A couple of nights ago, I spent two hours instant messaging a good friend whose brother was murdered a few weeks prior. That was the first time we had spoken since she broke the news to me.

I wanted, in some minute way, to console her, maybe make her laugh. She’s a college student, so she was catching up on missed homework, studying for belated midterms.

Her brother was buried that day, too.

Not hours after a funeral, she was already back on the grind, once again a normal student, like everyone else in the University of Houston’s library. Although the work, the normalcy, comforted her, I was dumbstruck by the juxtaposition of “homework” and “buried my brother today.” It seems an American notion to compartmentalize death and urge a return to routine life as soon as possible.

Certainly, we’re a culture of condolences—hugs and kisses, apologies and Halmark cards—equipped with counselors and therapists galore to aid in the grieving process, but it sometimes feels like American culture doesn’t have a space for death and mourning like other cultures.

In lieu of Halloween’s silliness and the addictive scares of horror movies, we, as a culture, try to distance thoughts of our mortality with two extremes: transforming our fears into cartoonish costumes, caricatures or watching bloody spectacles far removed from our reality.

Cathartic, yes, but not exactly helpful.

I write this column on El Dia de Los Muertos, The Day of the Dead, a holiday most associated with Mexico, but similar traditions exist all over the world. It’s a fusion of indigenous folk belief and Catholic practices assigned to All Saint’s Day and All Souls’ Day. The day fascinated me for years; its iconography of sugar skulls and elaborate flower arrangements, and the gestures of washing gravestones, singing and offering food to deceased ancestors.

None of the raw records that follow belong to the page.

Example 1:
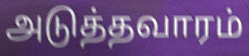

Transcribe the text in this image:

அடுத்தவாரம்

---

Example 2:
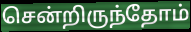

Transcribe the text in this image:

சென்றிருந்தோம்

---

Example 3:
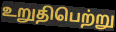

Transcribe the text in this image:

உறுதிபெற்று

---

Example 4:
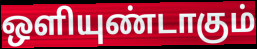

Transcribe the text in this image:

ஒளியுண்டாகும்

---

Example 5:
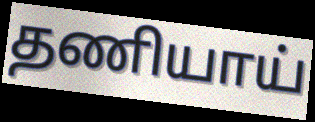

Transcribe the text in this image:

தணியாய்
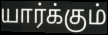
யார்க்கும்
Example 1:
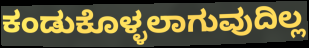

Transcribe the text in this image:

ಕಂಡುಕೊಳ್ಳಲಾಗುವುದಿಲ್ಲ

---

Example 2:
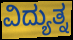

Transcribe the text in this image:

ವಿದ್ಯುತ್ನ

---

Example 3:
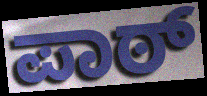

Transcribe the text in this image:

ಪಾಠ್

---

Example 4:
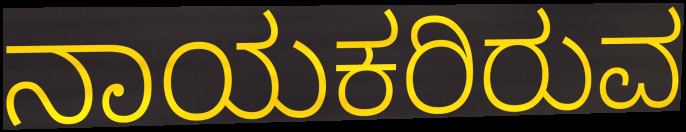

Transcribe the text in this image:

ನಾಯಕರಿರುವ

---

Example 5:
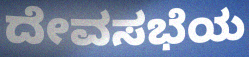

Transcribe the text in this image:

ದೇವಸಭೆಯ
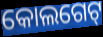
କୋଲଗେଟ୍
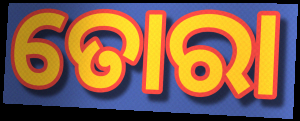
ତୋରା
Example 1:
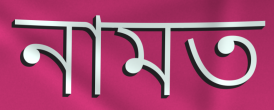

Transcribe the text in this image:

নামত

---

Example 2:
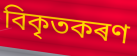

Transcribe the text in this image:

বিকৃতকৰণ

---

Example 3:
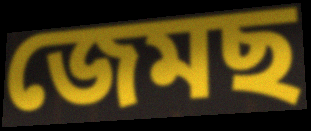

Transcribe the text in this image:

জেমছ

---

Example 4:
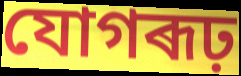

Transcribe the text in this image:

যোগৰূঢ়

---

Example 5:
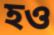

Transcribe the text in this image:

হও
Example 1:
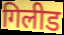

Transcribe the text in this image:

गिलीड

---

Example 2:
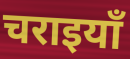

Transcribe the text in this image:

चराइयाँ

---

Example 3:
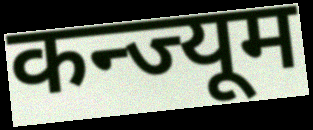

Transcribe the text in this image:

कन्ज्यूम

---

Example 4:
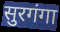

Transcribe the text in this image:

सुरगंगा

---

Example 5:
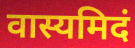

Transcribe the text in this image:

वास्यमिदं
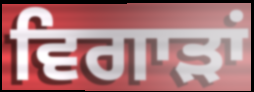
ਵਿਗਾੜਾਂ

It’s a celebration of life as much as a respectful observation of death, and while it is no joyous replacement for mourning, there is no referent in American culture, no space to reflect upon mortality or honor the dead. It’s all on our own time.

This may be the influence of our Anglo heritage, tending toward restraint and self-control, or our Puritan strain demanding we work despite the pain, retreat into dignified, private mourning. Of course, this is only a general understanding of American mourning; there are vast differences from region to region and between groups of people.

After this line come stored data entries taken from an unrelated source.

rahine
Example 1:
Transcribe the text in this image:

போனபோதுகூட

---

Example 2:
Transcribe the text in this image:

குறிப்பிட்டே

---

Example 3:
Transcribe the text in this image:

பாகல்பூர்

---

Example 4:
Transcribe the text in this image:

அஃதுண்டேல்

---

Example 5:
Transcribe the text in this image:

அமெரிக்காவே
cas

Collectively, however, we can be markedly different from other cultures in how we handle death and grieving. In Southeast Asia and portions of Africa, there is wailing, coating oneself in ashes, communities of people in the throes of utmost agony.

Even animals are susceptible to display grief. Elephants are reported to perform “funerals,” gathering around carcasses, touching the bones with their trunks, bellowing and shaking their heads.

There are days in this country where we need the rawness, the reflection and the space to mourn properly. To look death in the face.

We’re not only a culture not well equipped to handle death, but we’re uncomfortable with aging and illness. This is a consumer culture of youth, sex appeal and vanity to an extent—always the diets, the skinny jeans, the beautiful people.

I can’t think of a successful television show since The Golden Girls focused on characters not under 30 (played by actors pretending to be under 30). The Golden Girls may have been exaggerated but a show like that would never last now: Who wants to hear jokes about retirement homes and weathered libidos over cheesecake?

And unless we’re campaigning for a charity, wearing a yellow bracelet or pinning a pink ribbon, we don’t like to discuss illnesses. People are always fighting for recognition and respect.

Still this isn’t a distinctly American problem; it’s a human one. We’re designed to fear death and anything associated with it like old age and sickness. It’s horrible to grieve, relive the pain of losing a loved one.

But in returning to everyday life, learning to live with a void, we can’t shun death completely. It’s as important to recognize life, to witness life, in its rambunctious glory, as it is to witness death, and its silence.